Given text
'''
First rule of Horrorthon is: watch horror movies. Second rule of Horrorthon is: write about it. Warn us. Tempt us. The one who watches the most movies in 31 days wins. There is no prize.
Wednesday, July 19, 2006
Harry sees World Trade Center
I hate Harry's reviews, but this is the first word on Oliver Stone's new film that I've seen anywehre. From Aintitcoolnews, "Watching WORLD TRADE CENTER, I didn’t come away with any metaphors about what’s happening in our world today. It isn’t a subversive film with hidden agendas. There are no digs at that fearless leader that was/is running this country. There really isn’t any anger or hatred in the film, and at no point did I feel anger or hatred. In fact, there’s no mention of Al Qaeda, no mention of Islamic Fundamentalists. No blame assigned, none of that.
WORLD TRADE CENTER is about one of the downright scariest, most terrifying moments in U.S. History. It’s about men that wanted to help, but before they could help one single person, they found themselves beneath tons of rubble, in excruciating agony and torment… with little to no hope of survival. It is also about the utter helplessness of their wives waiting for word, unable to go to the scene, to aid in the search.
'''
Exercise requirements
• A. Answer these questions using the blog post above:
(i) What is the second rule of Horrorthon?
(ii) From which site does the quoted review come?
(iii) According to the review, who waits for word and cannot go to the scene to aid in the search?
• B. Sum up the blog post above in two sentences.

Supplied information
'''
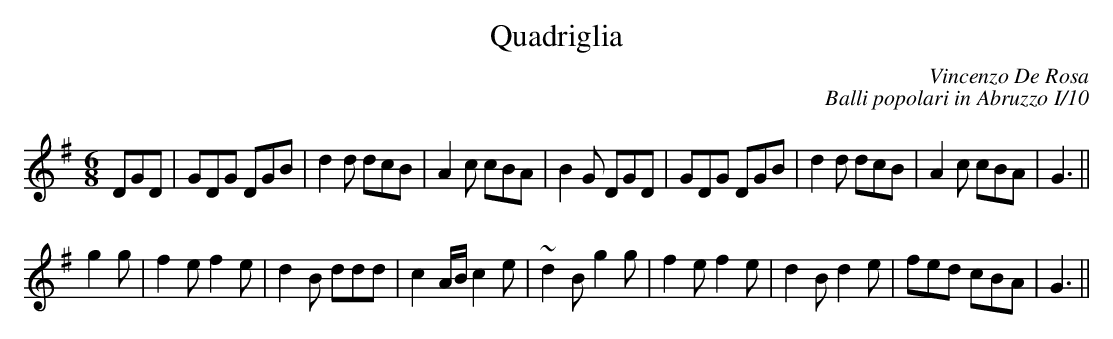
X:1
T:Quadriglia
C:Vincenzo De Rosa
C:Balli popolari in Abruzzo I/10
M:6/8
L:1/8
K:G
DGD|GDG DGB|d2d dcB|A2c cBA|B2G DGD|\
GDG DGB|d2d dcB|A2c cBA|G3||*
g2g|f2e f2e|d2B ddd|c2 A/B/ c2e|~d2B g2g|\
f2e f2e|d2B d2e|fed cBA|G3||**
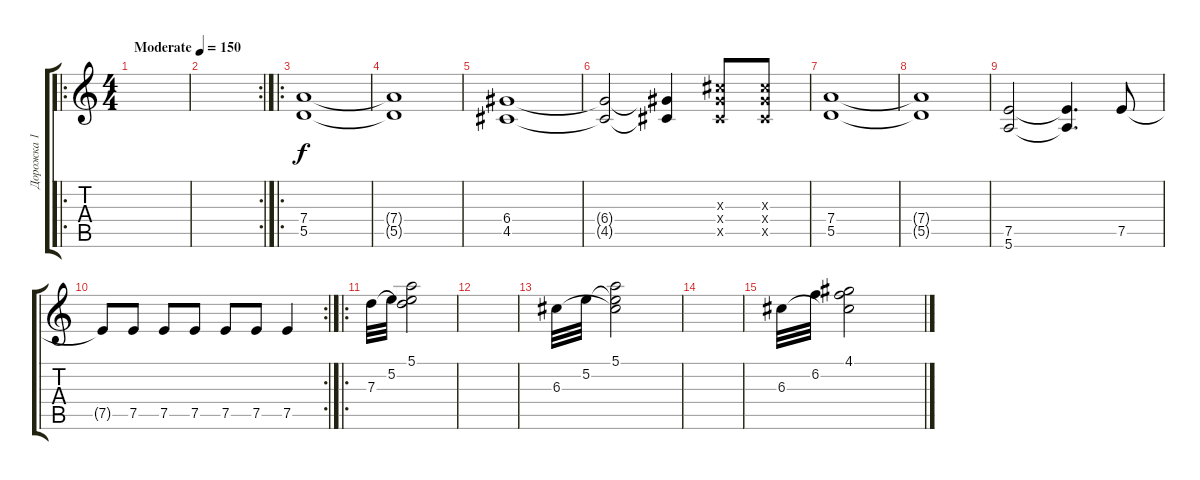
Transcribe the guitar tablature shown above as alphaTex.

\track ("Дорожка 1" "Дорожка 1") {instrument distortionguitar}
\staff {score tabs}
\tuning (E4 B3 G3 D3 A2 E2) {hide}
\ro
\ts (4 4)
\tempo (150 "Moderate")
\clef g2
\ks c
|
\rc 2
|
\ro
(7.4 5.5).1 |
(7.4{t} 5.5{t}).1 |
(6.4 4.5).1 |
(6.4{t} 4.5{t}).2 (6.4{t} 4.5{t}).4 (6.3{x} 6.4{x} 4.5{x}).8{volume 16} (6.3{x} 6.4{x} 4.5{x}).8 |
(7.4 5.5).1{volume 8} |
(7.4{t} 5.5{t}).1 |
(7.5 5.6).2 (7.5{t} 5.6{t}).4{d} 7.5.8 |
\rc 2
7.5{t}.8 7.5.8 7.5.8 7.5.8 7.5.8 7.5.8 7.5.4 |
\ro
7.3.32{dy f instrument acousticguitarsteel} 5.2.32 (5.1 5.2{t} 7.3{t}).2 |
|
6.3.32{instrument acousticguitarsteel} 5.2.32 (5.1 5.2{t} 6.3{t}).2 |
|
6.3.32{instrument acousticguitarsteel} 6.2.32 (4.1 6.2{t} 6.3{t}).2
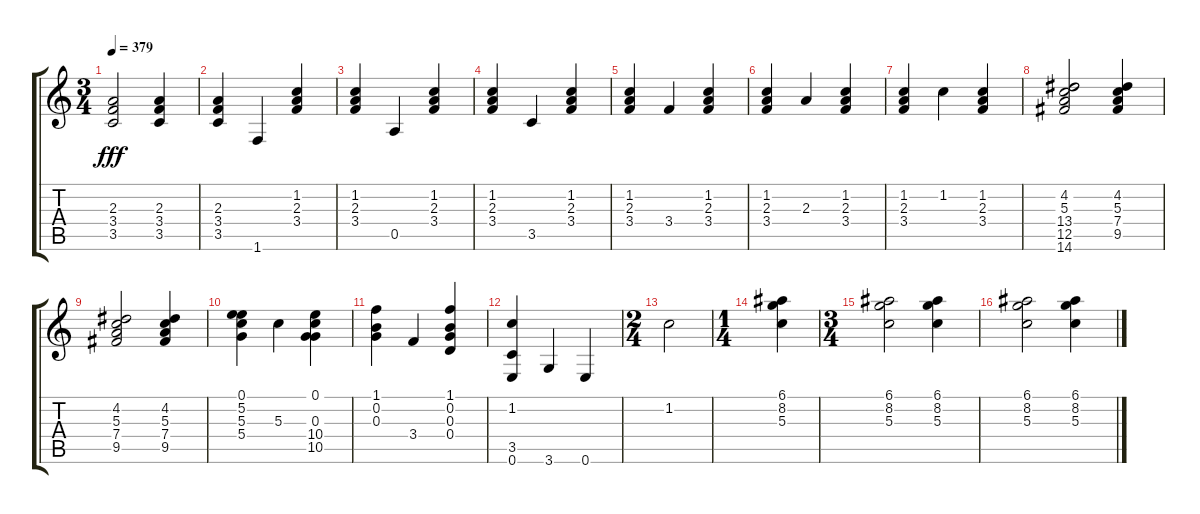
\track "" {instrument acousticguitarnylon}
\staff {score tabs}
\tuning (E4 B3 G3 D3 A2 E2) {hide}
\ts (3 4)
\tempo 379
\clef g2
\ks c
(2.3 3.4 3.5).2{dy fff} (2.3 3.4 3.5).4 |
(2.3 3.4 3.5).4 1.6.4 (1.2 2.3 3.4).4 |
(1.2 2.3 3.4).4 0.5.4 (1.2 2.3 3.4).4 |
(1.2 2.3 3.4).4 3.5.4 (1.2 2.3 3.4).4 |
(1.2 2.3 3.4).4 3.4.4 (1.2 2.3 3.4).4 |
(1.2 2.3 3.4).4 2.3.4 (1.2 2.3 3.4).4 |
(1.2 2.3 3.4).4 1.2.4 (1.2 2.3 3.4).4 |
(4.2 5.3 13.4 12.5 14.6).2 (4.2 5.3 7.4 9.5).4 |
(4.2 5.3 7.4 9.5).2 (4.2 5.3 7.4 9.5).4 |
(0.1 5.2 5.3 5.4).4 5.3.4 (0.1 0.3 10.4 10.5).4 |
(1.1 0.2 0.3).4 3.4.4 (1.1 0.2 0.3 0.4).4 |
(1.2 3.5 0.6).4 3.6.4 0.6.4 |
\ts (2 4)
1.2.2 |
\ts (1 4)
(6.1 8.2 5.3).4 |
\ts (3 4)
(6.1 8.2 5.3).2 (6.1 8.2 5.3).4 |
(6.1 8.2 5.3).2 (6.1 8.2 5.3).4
'''
'''
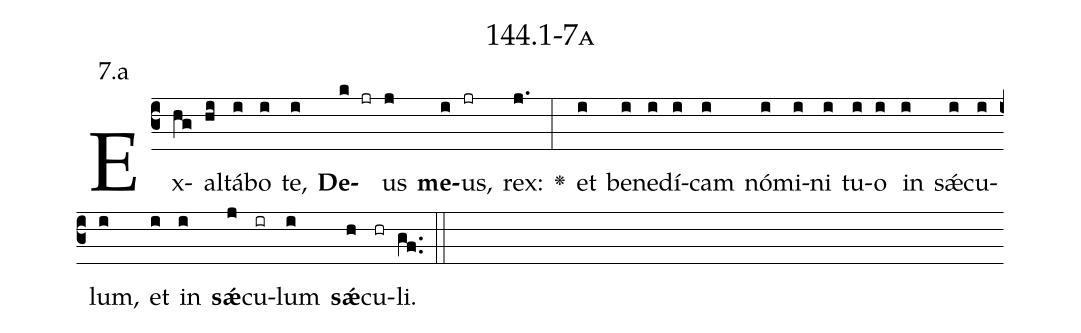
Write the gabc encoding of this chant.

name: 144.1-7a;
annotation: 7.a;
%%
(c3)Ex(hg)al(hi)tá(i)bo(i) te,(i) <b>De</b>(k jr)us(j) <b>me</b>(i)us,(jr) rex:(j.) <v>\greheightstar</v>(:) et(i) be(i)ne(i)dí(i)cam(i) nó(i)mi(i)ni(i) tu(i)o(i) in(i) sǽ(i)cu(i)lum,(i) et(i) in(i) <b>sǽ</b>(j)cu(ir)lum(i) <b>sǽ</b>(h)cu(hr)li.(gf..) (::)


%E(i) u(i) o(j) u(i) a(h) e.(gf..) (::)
'''
'''
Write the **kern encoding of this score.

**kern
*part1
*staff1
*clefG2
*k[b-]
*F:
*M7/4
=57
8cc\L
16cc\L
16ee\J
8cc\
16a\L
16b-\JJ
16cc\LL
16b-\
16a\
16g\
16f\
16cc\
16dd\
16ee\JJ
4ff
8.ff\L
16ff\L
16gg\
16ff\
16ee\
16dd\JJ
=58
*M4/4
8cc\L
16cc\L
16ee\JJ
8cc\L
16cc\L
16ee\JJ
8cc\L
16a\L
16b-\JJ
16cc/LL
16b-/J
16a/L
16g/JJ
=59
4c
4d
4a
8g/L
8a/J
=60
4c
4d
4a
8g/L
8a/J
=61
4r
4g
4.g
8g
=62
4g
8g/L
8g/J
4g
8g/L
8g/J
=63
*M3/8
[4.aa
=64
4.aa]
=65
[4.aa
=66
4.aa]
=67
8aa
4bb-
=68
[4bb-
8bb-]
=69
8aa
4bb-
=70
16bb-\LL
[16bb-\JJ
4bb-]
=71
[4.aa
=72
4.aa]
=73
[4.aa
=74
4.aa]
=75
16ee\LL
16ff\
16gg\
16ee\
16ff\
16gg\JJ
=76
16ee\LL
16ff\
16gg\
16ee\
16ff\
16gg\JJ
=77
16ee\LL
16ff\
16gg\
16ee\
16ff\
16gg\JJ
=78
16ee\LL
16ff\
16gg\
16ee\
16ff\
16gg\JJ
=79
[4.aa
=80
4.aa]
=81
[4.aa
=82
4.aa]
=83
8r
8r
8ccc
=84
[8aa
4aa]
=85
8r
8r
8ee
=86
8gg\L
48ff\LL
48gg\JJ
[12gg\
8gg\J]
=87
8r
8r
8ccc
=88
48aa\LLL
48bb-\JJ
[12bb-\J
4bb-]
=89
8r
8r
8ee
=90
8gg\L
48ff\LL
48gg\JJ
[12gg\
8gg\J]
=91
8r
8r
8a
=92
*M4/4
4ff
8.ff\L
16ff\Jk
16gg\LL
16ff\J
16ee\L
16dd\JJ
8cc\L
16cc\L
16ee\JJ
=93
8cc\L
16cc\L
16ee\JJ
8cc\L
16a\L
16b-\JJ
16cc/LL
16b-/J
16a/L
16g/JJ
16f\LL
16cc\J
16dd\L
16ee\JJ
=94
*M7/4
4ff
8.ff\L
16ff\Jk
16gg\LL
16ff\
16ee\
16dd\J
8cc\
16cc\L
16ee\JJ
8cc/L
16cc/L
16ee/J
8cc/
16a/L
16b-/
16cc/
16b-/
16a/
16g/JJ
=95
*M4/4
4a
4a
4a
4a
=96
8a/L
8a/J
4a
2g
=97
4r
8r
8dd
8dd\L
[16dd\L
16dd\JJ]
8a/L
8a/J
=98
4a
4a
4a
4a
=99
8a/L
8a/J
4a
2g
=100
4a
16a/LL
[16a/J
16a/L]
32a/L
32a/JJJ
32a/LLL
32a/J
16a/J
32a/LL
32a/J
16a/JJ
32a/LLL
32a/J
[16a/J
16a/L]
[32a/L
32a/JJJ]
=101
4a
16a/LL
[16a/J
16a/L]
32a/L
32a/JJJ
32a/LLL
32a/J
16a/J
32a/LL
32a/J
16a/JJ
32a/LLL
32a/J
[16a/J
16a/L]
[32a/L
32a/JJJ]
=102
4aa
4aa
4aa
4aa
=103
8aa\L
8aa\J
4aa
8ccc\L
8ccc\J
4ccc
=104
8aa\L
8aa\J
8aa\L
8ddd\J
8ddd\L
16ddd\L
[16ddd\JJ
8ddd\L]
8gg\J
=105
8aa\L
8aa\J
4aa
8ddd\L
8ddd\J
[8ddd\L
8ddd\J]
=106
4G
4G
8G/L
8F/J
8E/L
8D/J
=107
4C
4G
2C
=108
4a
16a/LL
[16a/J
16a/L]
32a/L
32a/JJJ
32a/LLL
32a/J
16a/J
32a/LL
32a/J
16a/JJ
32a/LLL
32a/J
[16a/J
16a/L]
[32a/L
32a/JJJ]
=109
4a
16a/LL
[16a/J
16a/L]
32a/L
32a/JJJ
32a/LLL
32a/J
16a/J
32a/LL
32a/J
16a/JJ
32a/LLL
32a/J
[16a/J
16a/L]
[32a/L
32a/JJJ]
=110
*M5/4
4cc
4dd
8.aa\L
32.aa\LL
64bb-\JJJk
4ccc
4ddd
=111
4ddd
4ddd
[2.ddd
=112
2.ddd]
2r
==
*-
'''
Solutions per task
• A.
(i) Write about it.
(ii) Aintitcoolnews.
(iii) The wives of the men trapped beneath the rubble.

• B. The blog post shares Harry's review from Aintitcoolnews of Oliver Stone's new film World Trade Center, the first word on the film the writer has seen anywhere. The review says the film has no hidden agendas, anger or blame, and is instead about men who were trapped beneath tons of rubble before they could help anyone, and about their wives waiting helplessly for word.